You misunderstand. This is not a spike. If it were, there would be no problem; I can deal with spikes. But it's not... the CPU usage is going up generally. Even when the service is doing nothing, waiting for the next timer hit. When the service starts up, things are nice and calm, and the graph looks like what you'd expect... generally, 0% usage, with spikes to 10% as NHibernate hits the database or the service does some trivial amount of work. But this increases to an across-the-board 25% (more if I let it go too far) usage at all times while the process is running.

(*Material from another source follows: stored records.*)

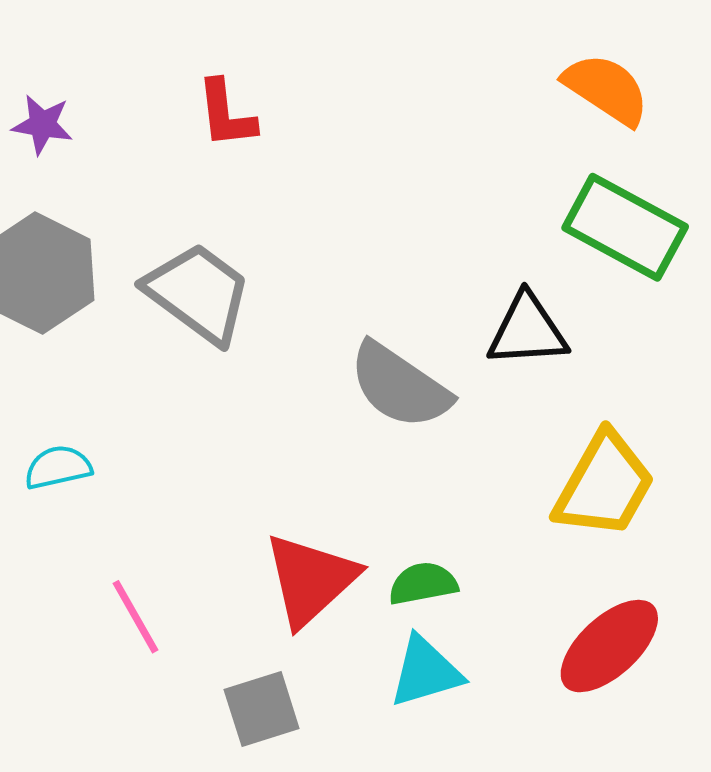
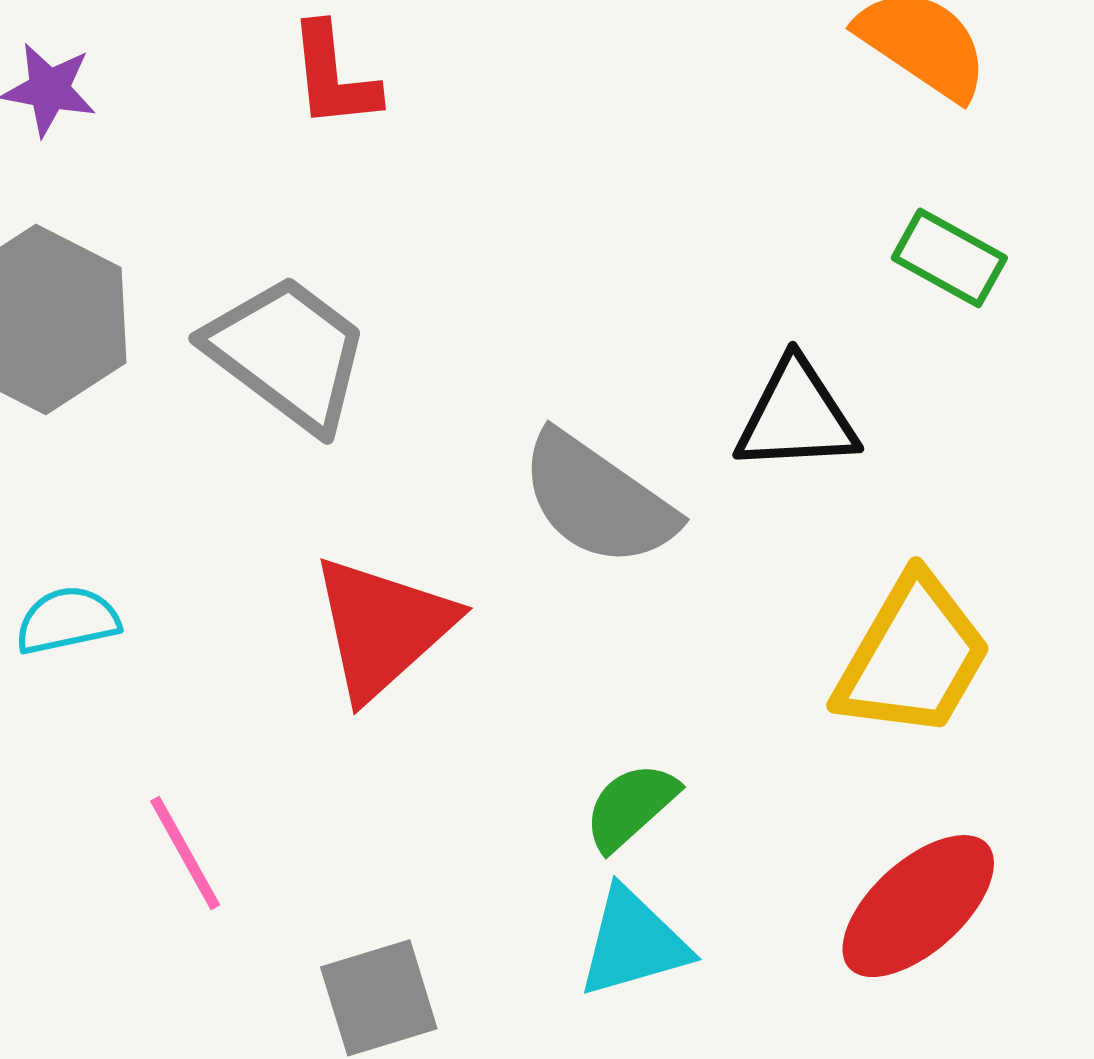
green rectangle: (625, 227) -> (949, 258), size x0.6
red triangle: (311, 580) -> (383, 627), moved
green semicircle: (423, 584) -> (631, 806), turned -32

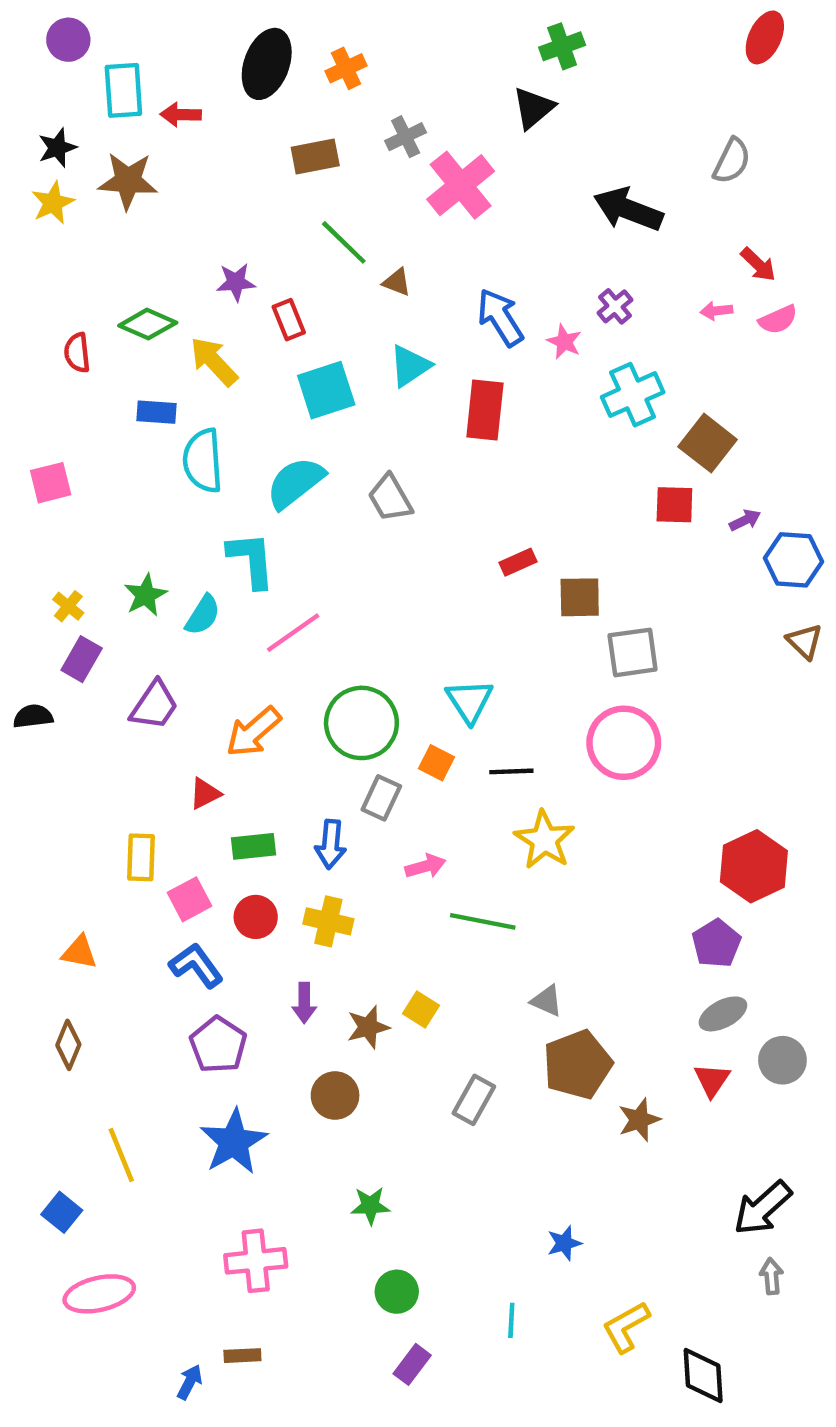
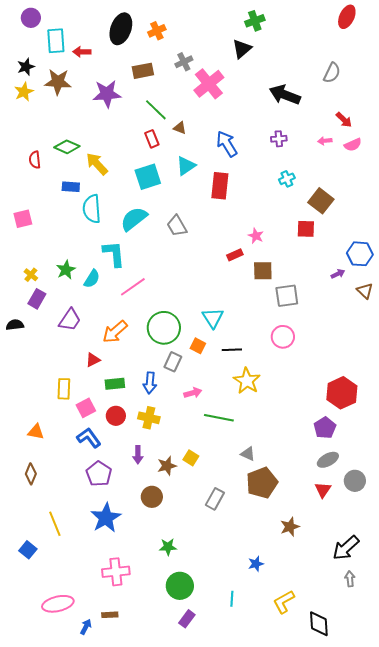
purple star: (236, 282) -> (107, 94), moved, size x1.6
purple cross: (615, 306) -> (279, 139), turned 35
red rectangle: (289, 320) -> (152, 139), moved
pink star: (564, 342) -> (256, 236), moved
cyan cross: (633, 395) -> (287, 179), size x0.6
purple arrow: (745, 520) -> (338, 274), moved
pink circle: (624, 743) -> (283, 337), size x0.7
brown star: (639, 1120) -> (290, 527), moved
green circle: (397, 1292) -> (180, 586), size x1.4
pink ellipse: (99, 1294) -> (58, 604), moved

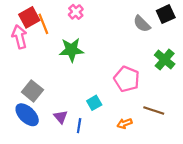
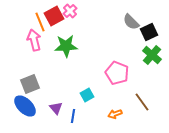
black square: (166, 14) -> (149, 32), moved
red square: (29, 17) -> (54, 16), moved
pink arrow: (19, 37) -> (34, 40), moved
gray square: (32, 91) -> (30, 84), turned 30
brown line: (154, 110) -> (142, 102), turned 36

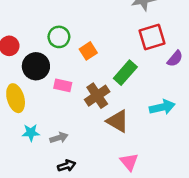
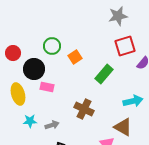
pink rectangle: (63, 85) -> (47, 87), moved
brown cross: (97, 96) -> (84, 109), moved, turned -30
brown triangle: (118, 121) -> (123, 127), moved

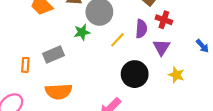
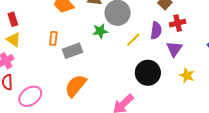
red cross: (164, 20) -> (178, 23), turned -35
orange rectangle: (25, 65) -> (53, 38), moved
orange semicircle: (59, 92) -> (76, 86), turned 130

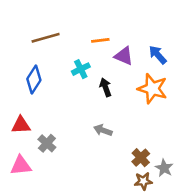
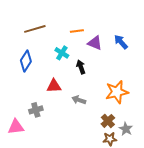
cyan cross: (81, 69) -> (62, 53), turned -32
orange star: (152, 89) -> (117, 92), moved, turned -30
red triangle: (21, 125) -> (54, 86), moved
gray cross: (47, 143) -> (36, 110), turned 32

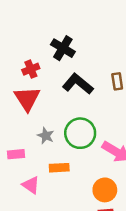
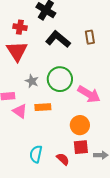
red cross: (31, 69) -> (20, 27), turned 32
pink triangle: (31, 185) -> (20, 111), moved

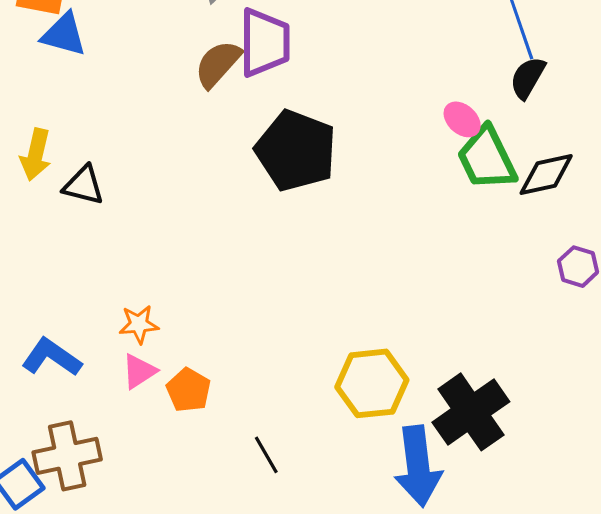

That made Ian's suggestion the logical silver bullet (NHibernate does a lot of stuff when you're not looking). Alas, I've implemented his solution, but it hasn't had an effect (I have no proof of this, but I actually think it's made things worse... average usage is seeming to go up much faster now). Note that stripping out the NHibernate "sections" (as you recommend) is not feasible, since that would strip out about 90% of the code in the service, which would let me rule out the timer as a problem (which I absolutely intend to try), but can't help me rule out NHibernate as the issue, because if NHibernate is causing this, then the dodgy fix that's implemented (see below) is just going to have to become The Way The System Works; we are so dependent on NHibernate for this project that the PM simply won't accept that it's causing an unresolvable structural problem.
I just noted a sense of desperation in
the question -- that your problems
would continue barring a small miracle
Don't mean for it to come off that way. At the moment, the services are being restarted daily (with an option to input any number of hours of the day for them to shutdown and restart), which patches the problem but cannot be a long-term solution once they go onto the production machine and start to become busy. The problems will not continue, whether I fix them or the PM maintains this constraint on them. Obviously, I would prefer to implement a real fix, but since the initial testing revealed no reason for this, and the services have already been extensively reviewed, the PM would rather just have them restart multiple times than spend any more time trying to fix them. That's entirely out of my control and makes the miracle you were talking about more important than it would otherwise be.
That is extremely intriguing (insofar
as you trust your profiler).
I don't. But then, these are Windows services written in .NET 1.1 running on a Windows 2000 machine, deployed by a dodgy Nant script, using an old version of NHibernate for database access. There's little on that machine I would actually say I trust.